Sigaranın akciğer kanseri ile ilişkili olduğu herkes tarafından bilinmektedir. Yine de her yıl sigara içen kişi sayısı artmaktadır. Sigara akciğer kanseri dışında, baş ve boyun kanseri, mesane, böbrek, karaciğer, pankreas ve kalın bağırsak kanserleri riskini artırabilmektedir.
“Güneşten mümkün olduğunca korunmalı”
Güneş ışınlarından uzak durmak deri kanseri riskini azaltmaktadır. Bu nedenle:
- Koruma faktörü 30-50 olan güneş koruyucular kullanılmalı.
- Dışarıdayken mümkün olduğunca gölgede durmaya çalışılmalı.
- Şapka ve güneş gözlüğü kullanılmalı.
- Kol ve bacakları kapatacak giysiler tercih edilmeli.
- Günün en sıcak saatleri olan sabah 10.00 ile 16.00 arasında dışarıda olmamaya dikkat edilmeli.

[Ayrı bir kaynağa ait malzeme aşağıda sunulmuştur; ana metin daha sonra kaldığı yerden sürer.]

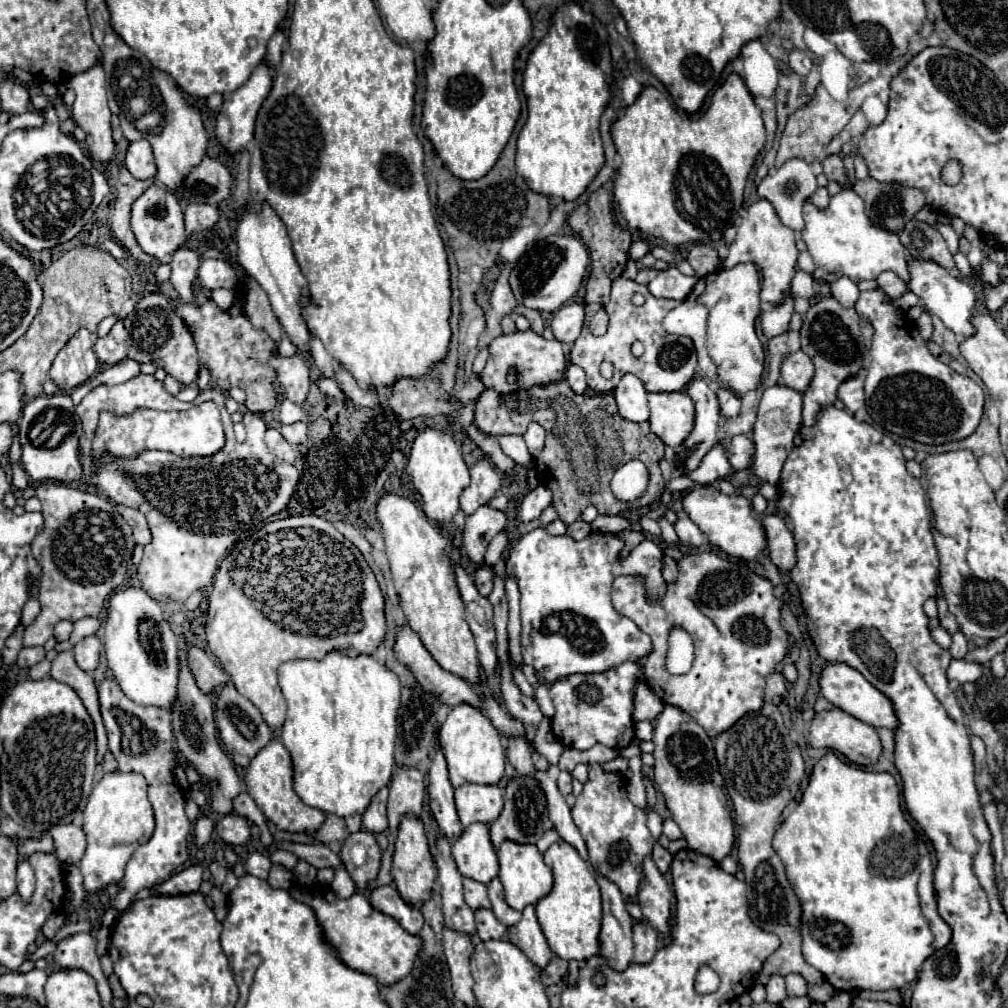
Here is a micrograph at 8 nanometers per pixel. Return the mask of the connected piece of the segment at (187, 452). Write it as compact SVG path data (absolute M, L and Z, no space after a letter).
M213 402L197 404L183 412L159 412L159 410L135 410L131 416L113 416L101 412L97 436L93 440L95 456L101 450L109 450L115 456L135 456L139 450L167 450L179 456L211 456L225 444L225 434L219 418L219 408Z

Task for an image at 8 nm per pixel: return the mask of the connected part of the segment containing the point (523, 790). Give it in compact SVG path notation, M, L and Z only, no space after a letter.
M515 776L515 778L511 778L507 788L505 788L505 808L503 808L501 816L495 822L489 824L493 846L499 848L503 840L513 840L517 844L537 844L537 840L549 828L553 828L553 824L551 824L549 814L547 814L545 794L539 788L537 780L533 776Z

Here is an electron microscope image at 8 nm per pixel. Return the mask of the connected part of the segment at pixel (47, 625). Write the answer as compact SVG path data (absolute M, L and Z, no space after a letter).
M43 482L37 486L37 498L43 504L43 516L45 516L45 528L33 540L33 554L43 566L43 578L39 586L41 614L31 626L25 628L23 646L43 646L49 640L49 632L53 630L53 624L59 620L75 622L83 616L99 616L107 596L125 582L127 564L131 560L135 546L129 524L115 510L115 504L111 504L107 498L99 494L91 494L81 488L71 488L59 482Z

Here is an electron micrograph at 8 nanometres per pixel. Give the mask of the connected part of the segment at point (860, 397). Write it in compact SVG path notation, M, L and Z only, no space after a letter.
M849 376L839 386L839 400L845 404L847 410L857 412L859 408L865 406L865 390L863 390L863 380L859 376Z

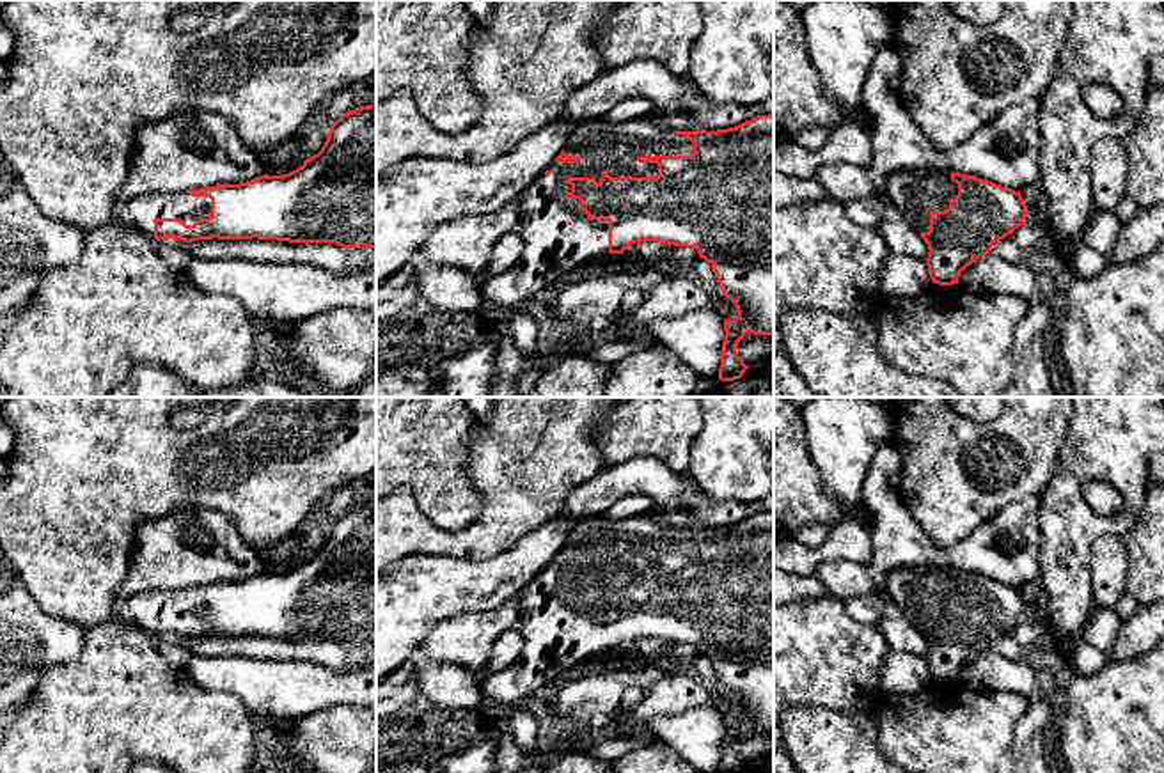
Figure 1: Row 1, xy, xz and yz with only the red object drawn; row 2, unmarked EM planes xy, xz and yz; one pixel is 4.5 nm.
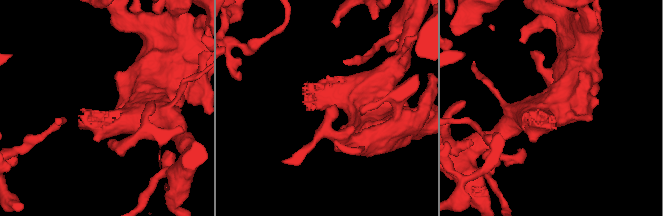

“Sağlıklı kiloda olmak riski azaltır”
Obezite, kadınlarda meme ve genital organ kanser riskini artırmaktadır. Bu yüzden sağlıklı kiloda olmak çok önemlidir. Araştırmalar, fazla kilonun ayrıca kalın bağırsak, yemek borusu, böbrek ve pankreas kanseri ile ilişkili olabileceğini ortaya koymuştur.
“Beslenme düzeni hem sağlıklı bir yaşam hem de kanser riskini azaltmada önemli”
- Bol miktarda meyve, sebze ve tam tahıl aldığınızdan emin olun. Lifli besinler kolon kanseri riskini azaltır.
- Beta-karoten, likopen ve A, C ve E vitaminleri içeren yiyecekleri arayın. Bunlar, kanseri önlemede rol oynayabilecek antioksidanlardır.
- Kırmızı eti, özellikle işlenmiş eti sınırlayın. Şarküteri ürünleri, jambonlar ve sosisli sandviçler gibi işlenmiş etler kalın bağırsak ve mide kanseri ile bağlantılı olabilir.
- Yemeği yüksek sıcaklıklarda kızartmak, haşlamak veya ızgara yapmak kanser riskini artırabilir. Bunun yerine, buğulamayı, buharda pişirmeyi veya haşlamayı deneyin.
- Öte yandan alkolün, boğaz, karaciğer ve kalın bağırsak kanseri ile ilişkisi olabileceği gösterilmiştir.
“Egzersiz sağlıklı bir yaşam için olmazsa olmaz” Hareket etmek, birçok hastalığa iyi gelmektedir. Meme, kalın bağırsak, prostat gibi kanser tiplerini azaltabileceği çeşitli araştırmalarla ortaya konmuştur. Her hafta minimum 150 dakika egzersiz için ayrılmalı, televizyon önünde vakit geçirmek mümkün olduğunca azaltılmalı.